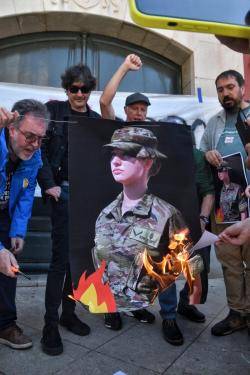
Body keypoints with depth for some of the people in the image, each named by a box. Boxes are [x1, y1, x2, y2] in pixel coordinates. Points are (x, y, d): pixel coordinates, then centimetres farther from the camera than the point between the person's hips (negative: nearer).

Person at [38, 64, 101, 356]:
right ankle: (50, 324, 9)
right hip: (64, 192, -4)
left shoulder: (95, 119, 13)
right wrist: (48, 184, -11)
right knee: (61, 257, -5)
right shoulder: (54, 110, 2)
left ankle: (69, 313, 26)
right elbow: (38, 148, -5)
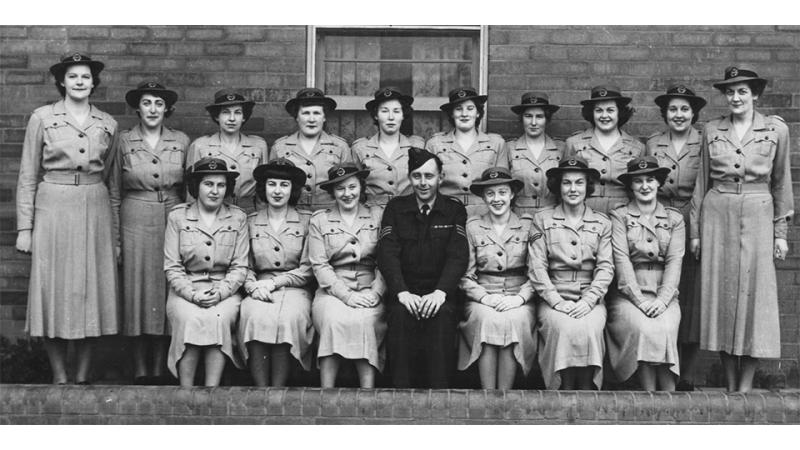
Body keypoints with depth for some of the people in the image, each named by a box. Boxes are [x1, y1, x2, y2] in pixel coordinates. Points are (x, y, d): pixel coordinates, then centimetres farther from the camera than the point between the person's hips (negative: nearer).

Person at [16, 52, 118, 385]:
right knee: (55, 294, 0)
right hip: (53, 209, -2)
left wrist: (116, 233, 9)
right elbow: (27, 176, 1)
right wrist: (24, 227, -4)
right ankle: (59, 378, 10)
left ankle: (83, 378, 14)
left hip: (96, 211, 2)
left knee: (92, 293, 4)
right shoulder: (42, 118, 0)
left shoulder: (107, 124, 8)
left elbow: (110, 178, 12)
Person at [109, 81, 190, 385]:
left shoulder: (181, 142, 5)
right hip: (135, 221, -1)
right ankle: (140, 370, 8)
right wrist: (114, 233, 3)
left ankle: (160, 368, 10)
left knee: (167, 289, 2)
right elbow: (114, 191, 8)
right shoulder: (124, 141, 4)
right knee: (138, 288, 1)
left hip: (173, 219, 1)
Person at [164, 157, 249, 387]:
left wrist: (220, 292, -13)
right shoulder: (177, 216, 5)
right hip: (186, 289, 0)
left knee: (219, 318, -31)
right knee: (190, 319, -31)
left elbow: (239, 267, 4)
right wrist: (192, 294, -14)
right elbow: (172, 267, 2)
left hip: (225, 289, 0)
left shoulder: (237, 218, 8)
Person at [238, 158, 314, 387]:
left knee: (288, 317, -34)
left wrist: (274, 283, -8)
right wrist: (254, 286, -12)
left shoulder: (307, 221, 9)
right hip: (259, 291, 1)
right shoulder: (251, 222, 15)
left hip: (294, 289, -1)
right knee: (255, 315, -33)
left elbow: (308, 269, 3)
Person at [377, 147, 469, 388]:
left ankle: (439, 391, -25)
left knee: (442, 315, -33)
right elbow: (387, 254, -2)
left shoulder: (454, 210, 9)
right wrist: (402, 292, -19)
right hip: (404, 292, 0)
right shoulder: (395, 208, 10)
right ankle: (401, 391, -24)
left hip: (441, 293, 0)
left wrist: (440, 292, -21)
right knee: (400, 314, -32)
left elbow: (459, 256, -3)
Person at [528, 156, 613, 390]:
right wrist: (557, 301, -11)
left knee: (589, 329, -31)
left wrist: (588, 301, -11)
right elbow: (536, 267, 1)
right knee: (565, 328, -32)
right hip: (553, 298, -1)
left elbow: (605, 268, 4)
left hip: (590, 299, 1)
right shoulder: (542, 220, 9)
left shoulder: (602, 223, 13)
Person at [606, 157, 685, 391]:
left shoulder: (674, 218, 14)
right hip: (629, 294, -1)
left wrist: (662, 299, -12)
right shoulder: (619, 216, 8)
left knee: (665, 329, -28)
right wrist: (639, 300, -14)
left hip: (664, 296, 1)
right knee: (643, 328, -30)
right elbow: (621, 259, -3)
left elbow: (675, 261, 3)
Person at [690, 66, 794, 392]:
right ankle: (730, 387, 12)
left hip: (757, 215, -2)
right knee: (721, 294, 2)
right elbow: (702, 182, 11)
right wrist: (695, 230, 8)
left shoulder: (776, 130, 2)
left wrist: (780, 232, 4)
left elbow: (781, 182, 7)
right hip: (717, 215, 2)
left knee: (754, 295, -2)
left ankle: (746, 387, 4)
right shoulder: (712, 131, 6)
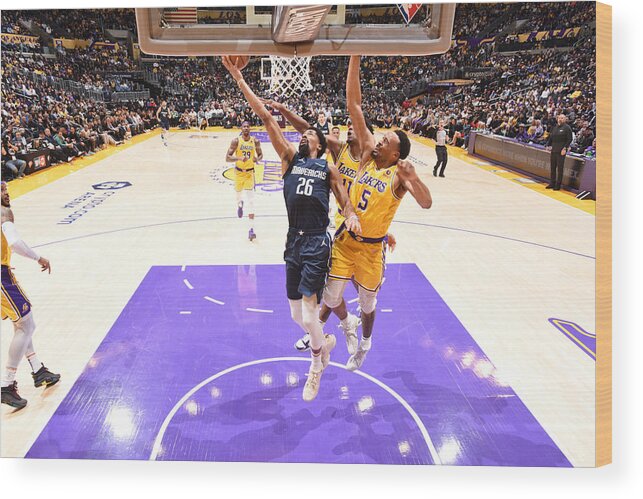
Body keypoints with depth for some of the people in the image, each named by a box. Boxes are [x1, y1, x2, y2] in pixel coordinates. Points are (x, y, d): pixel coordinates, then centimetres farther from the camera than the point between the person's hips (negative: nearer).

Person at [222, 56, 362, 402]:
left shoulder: (329, 169, 8)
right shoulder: (289, 157, 11)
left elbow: (344, 200, 10)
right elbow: (265, 117, 5)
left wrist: (352, 216, -15)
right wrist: (238, 78, 2)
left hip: (317, 243, -4)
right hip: (293, 241, 4)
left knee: (308, 312, -10)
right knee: (297, 315, 11)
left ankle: (316, 365, 19)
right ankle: (325, 341, 43)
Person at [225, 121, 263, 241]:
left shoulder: (255, 141, -7)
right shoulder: (236, 141, -11)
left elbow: (260, 154, 9)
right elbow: (227, 158, -15)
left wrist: (257, 159, -16)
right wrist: (239, 158, -33)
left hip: (250, 172, -1)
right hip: (239, 171, 1)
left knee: (251, 200, -11)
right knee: (238, 192, 22)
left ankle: (251, 229, -14)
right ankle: (239, 204, 63)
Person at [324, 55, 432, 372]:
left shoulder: (400, 174, -13)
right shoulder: (368, 154, -3)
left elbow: (426, 203, -28)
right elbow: (353, 105, -7)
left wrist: (412, 177, -45)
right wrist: (355, 58, -13)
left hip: (371, 249, -3)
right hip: (344, 240, 3)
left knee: (367, 304, 15)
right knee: (331, 298, 6)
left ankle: (365, 344, 44)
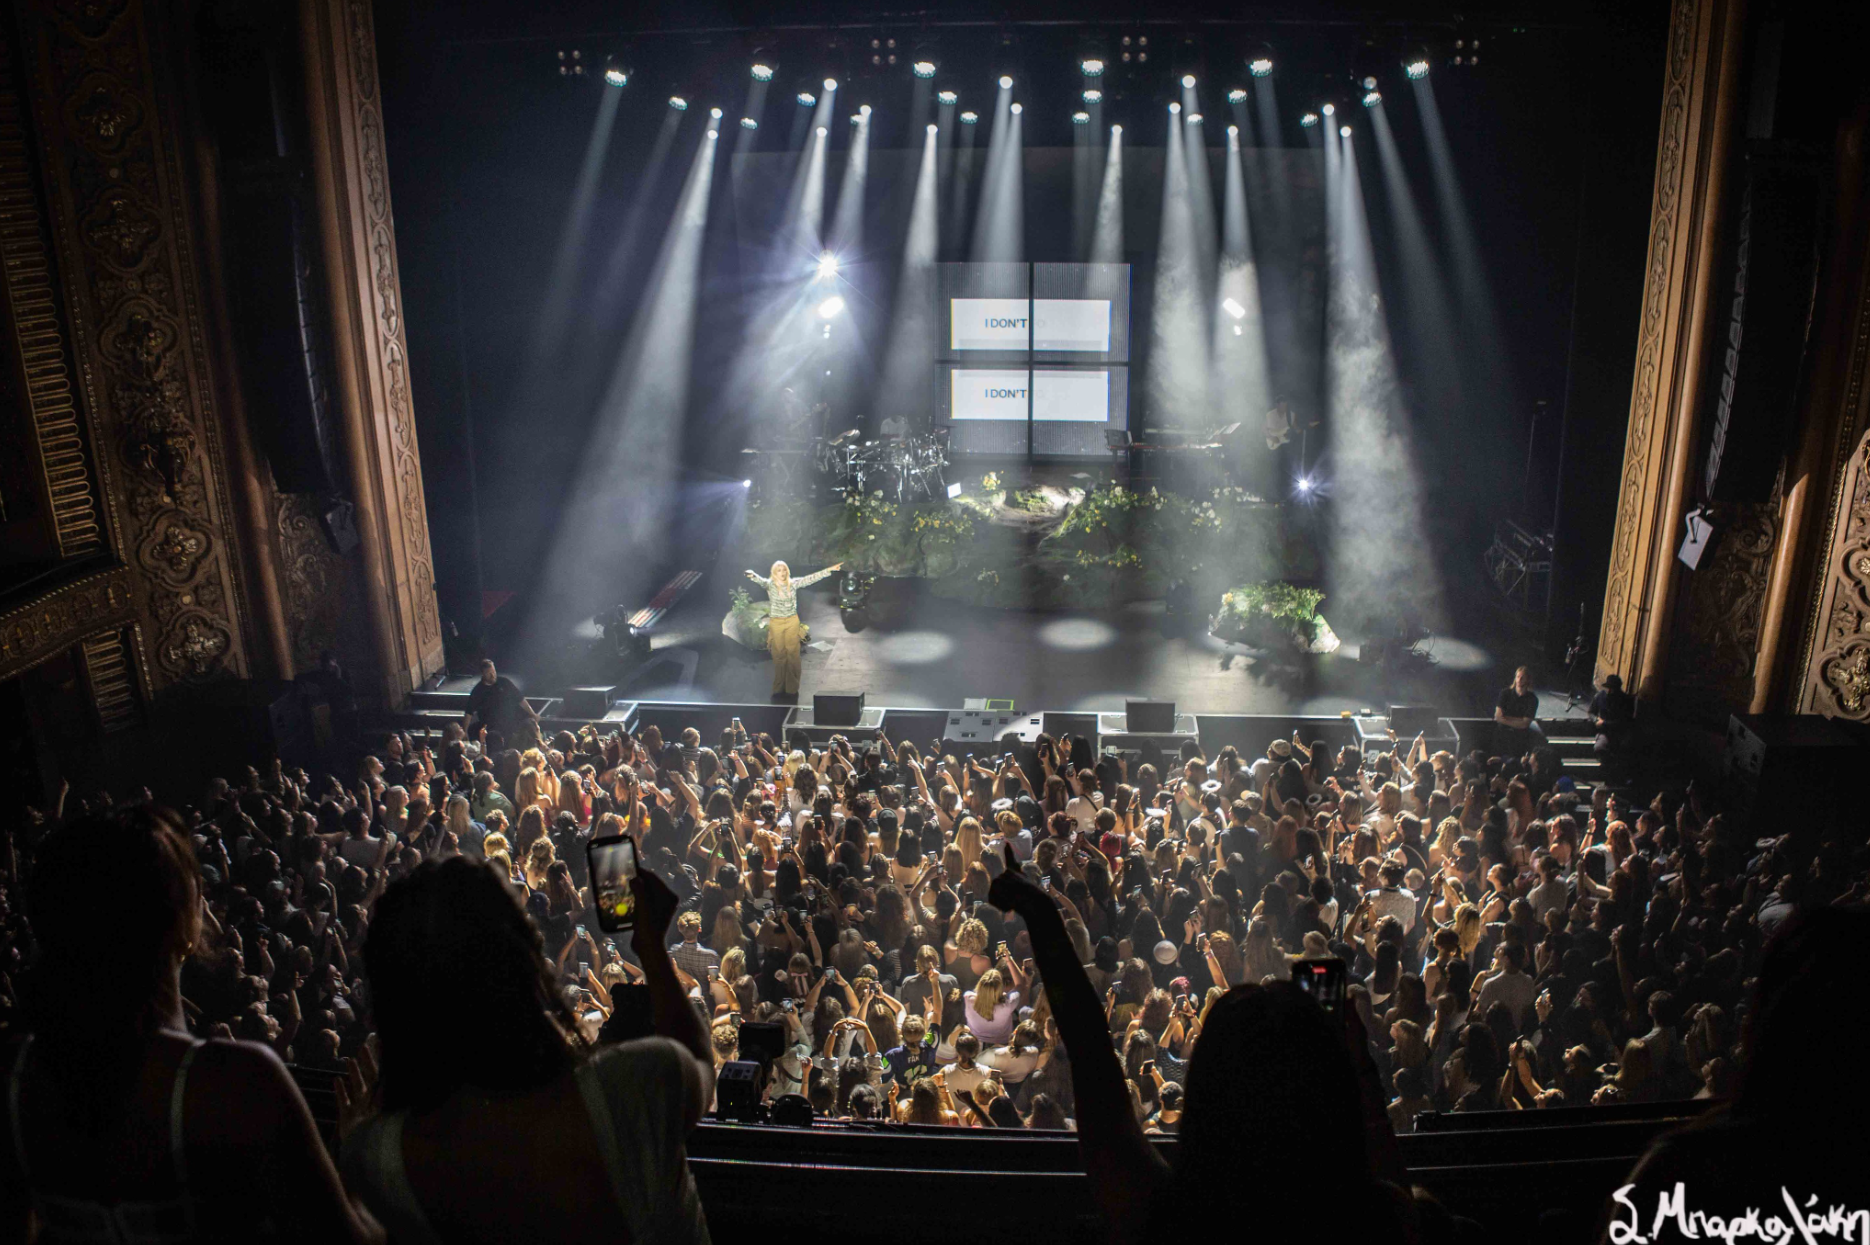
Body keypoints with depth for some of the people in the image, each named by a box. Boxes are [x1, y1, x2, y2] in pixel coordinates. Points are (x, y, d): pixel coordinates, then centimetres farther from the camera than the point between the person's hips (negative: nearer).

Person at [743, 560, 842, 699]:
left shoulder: (793, 583, 3)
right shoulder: (770, 584, -5)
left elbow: (811, 578, 1)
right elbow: (761, 581, -25)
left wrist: (829, 570, -6)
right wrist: (753, 575, -49)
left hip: (792, 622, 2)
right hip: (776, 623, -2)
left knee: (793, 655, 2)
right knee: (779, 656, 2)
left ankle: (792, 688, 10)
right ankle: (778, 689, 10)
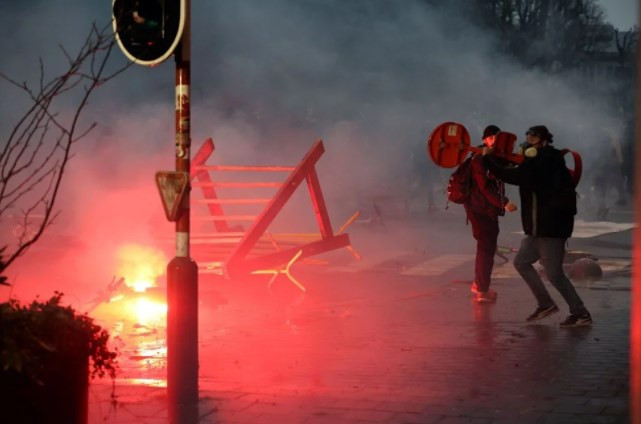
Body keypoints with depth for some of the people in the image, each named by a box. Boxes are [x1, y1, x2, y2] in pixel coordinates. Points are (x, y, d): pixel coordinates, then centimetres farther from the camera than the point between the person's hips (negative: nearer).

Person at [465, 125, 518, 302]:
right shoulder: (479, 159, -15)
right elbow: (484, 187, -21)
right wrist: (504, 203, -26)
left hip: (490, 209, 9)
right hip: (479, 208, -9)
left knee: (487, 246, 18)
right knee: (486, 247, -7)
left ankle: (479, 284, 31)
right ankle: (482, 291, -2)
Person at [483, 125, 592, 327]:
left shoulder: (545, 163, -17)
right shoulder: (539, 163, 16)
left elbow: (513, 176, -24)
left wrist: (487, 158, -16)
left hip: (551, 227, -10)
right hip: (540, 228, 10)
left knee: (554, 273, -7)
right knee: (521, 262, 15)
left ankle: (581, 314, 1)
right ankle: (546, 304, 18)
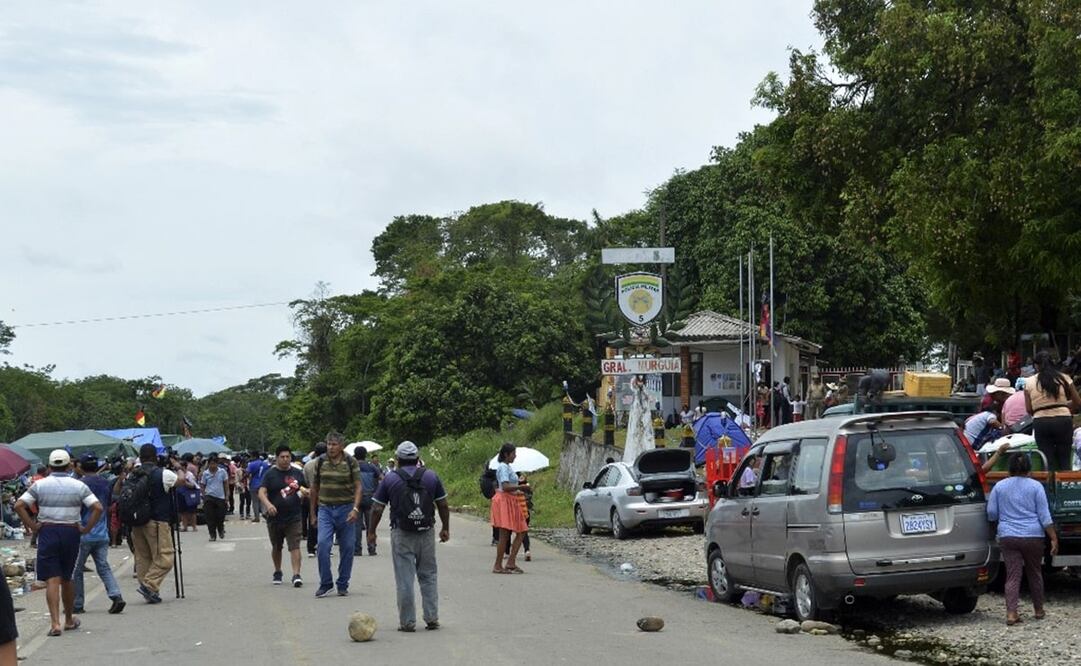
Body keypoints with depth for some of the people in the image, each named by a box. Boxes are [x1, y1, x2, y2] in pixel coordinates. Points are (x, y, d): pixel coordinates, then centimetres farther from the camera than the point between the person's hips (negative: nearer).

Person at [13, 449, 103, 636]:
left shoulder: (40, 485, 1)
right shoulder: (78, 486, 0)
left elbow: (19, 505, -7)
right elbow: (97, 508, -10)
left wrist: (32, 526, -3)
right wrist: (86, 528, -2)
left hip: (47, 532, -1)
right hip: (71, 532, 1)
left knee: (52, 580, -3)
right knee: (67, 579, 15)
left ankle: (55, 623, -14)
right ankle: (69, 620, 27)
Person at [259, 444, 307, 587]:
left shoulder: (297, 473, 6)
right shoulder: (270, 474, -2)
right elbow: (262, 492, -14)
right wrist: (268, 504, -33)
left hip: (293, 518, 0)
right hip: (275, 518, 0)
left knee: (295, 546, -12)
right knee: (276, 547, 16)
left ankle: (296, 575, -18)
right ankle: (277, 573, 34)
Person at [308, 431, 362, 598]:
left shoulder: (351, 462, -1)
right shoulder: (321, 462, 5)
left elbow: (358, 487, -4)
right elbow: (314, 488, 12)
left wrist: (355, 509, -17)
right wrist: (313, 513, 13)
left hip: (345, 509, -1)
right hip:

---

▶ [WHAT THE EXERCISE ASKS] Copy out everything from the start of the entries down to the line containing "left hip: (294, 289, -1)", both ends included and requests kept as they are, but scale every keypoint coordinate and depth value in the answers by 1.15, rounding to whole numbers with halves going up. Leave the pictures out.

▶ [RESULT OF THIS TASK]
Body keypoints with depth for some of the people in the image, each named by a box. Boxes are [x1, y1, x2, y2] in pixel coordinates. Points are (x, y, d): pixel coordinates, then centimetres farther from the camera than the point between the person's hips (negative: nearer).

Person at [38, 64, 101, 356]:
right ankle: (58, 373, 10)
right hip: (74, 221, -5)
left shoulder: (109, 137, 15)
right wrist: (55, 212, -13)
right knee: (70, 296, -6)
right shoulder: (62, 127, 2)
left ankle: (79, 360, 30)
right elbow: (44, 170, -6)
Body keypoints with depth for some of the people in the image, each named by a box. Boxes are [x1, y1, x2, y2] in pixel coordinates. Points are (x, y, d): pixel coordinates, then centimetres farther from the camera than the point between the person's hips (negative: nearer).

Person at [16, 52, 118, 385]:
right knee: (63, 338, 0)
right hip: (61, 240, -2)
left wrist: (133, 268, 10)
right elbow: (31, 202, 1)
right wrist: (28, 261, -5)
right ankle: (68, 435, 12)
left ankle: (95, 435, 16)
left hip: (110, 243, 2)
left knee: (106, 337, 5)
right shoulder: (48, 136, 0)
left shoulder: (123, 143, 9)
left elbow: (127, 205, 14)
Person at [109, 81, 190, 385]:
left shoulder: (208, 163, 6)
right hip: (155, 254, -1)
right ankle: (161, 426, 9)
right wrist: (131, 268, 3)
left ankle: (184, 423, 12)
left knee: (192, 332, 2)
right elbow: (131, 220, 9)
right shoulder: (143, 162, 5)
right knee: (159, 331, 1)
left hip: (199, 252, 1)
Person at [164, 157, 249, 387]:
left wrist: (253, 336, -15)
right shoulder: (204, 248, 6)
right hip: (214, 332, 0)
left knee: (252, 366, -36)
right knee: (219, 367, -36)
left elbow: (275, 307, 5)
right wrist: (221, 338, -16)
right elbow: (198, 307, 2)
left hip: (259, 332, 0)
left shoulder: (273, 251, 9)
Person at [238, 158, 314, 387]:
left knee: (331, 365, -39)
left wrist: (315, 325, -9)
right wrist: (292, 329, -14)
left shoulder: (353, 254, 10)
right hip: (298, 335, 1)
right shoulder: (289, 255, 17)
left hip: (338, 332, -1)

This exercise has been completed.